** WHAT THE TASK REQUIRES **
Your answer should be one number: the count of lines in the data below that include "Made".

===

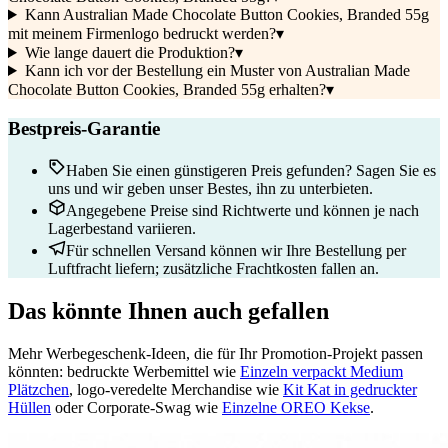
Kann Australian Made Chocolate Button Cookies, Branded 55g
mit meinem Firmenlogo bedruckt werden?
▾
Wie lange dauert die Produktion?
▾
Kann ich vor der Bestellung ein Muster von Australian Made
Chocolate Button Cookies, Branded 55g erhalten?
▾
Bestpreis-Garantie
Haben Sie einen günstigeren Preis gefunden? Sagen Sie es
uns und wir geben unser Bestes, ihn zu unterbieten.
Angegebene Preise sind Richtwerte und können je nach
Lagerbestand variieren.
Für schnellen Versand können wir Ihre Bestellung per
Luftfracht liefern; zusätzliche Frachtkosten fallen an.
Das könnte Ihnen auch gefallen
Mehr Werbegeschenk-Ideen, die für Ihr Promotion-Projekt passen
könnten: bedruckte Werbemittel wie
Einzeln verpackt Medium
Plätzchen
, logo-veredelte Merchandise wie
Kit Kat in gedruckter
Hüllen
oder Corporate-Swag wie
Einzelne OREO Kekse
.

===

** TASK OUTPUT **
2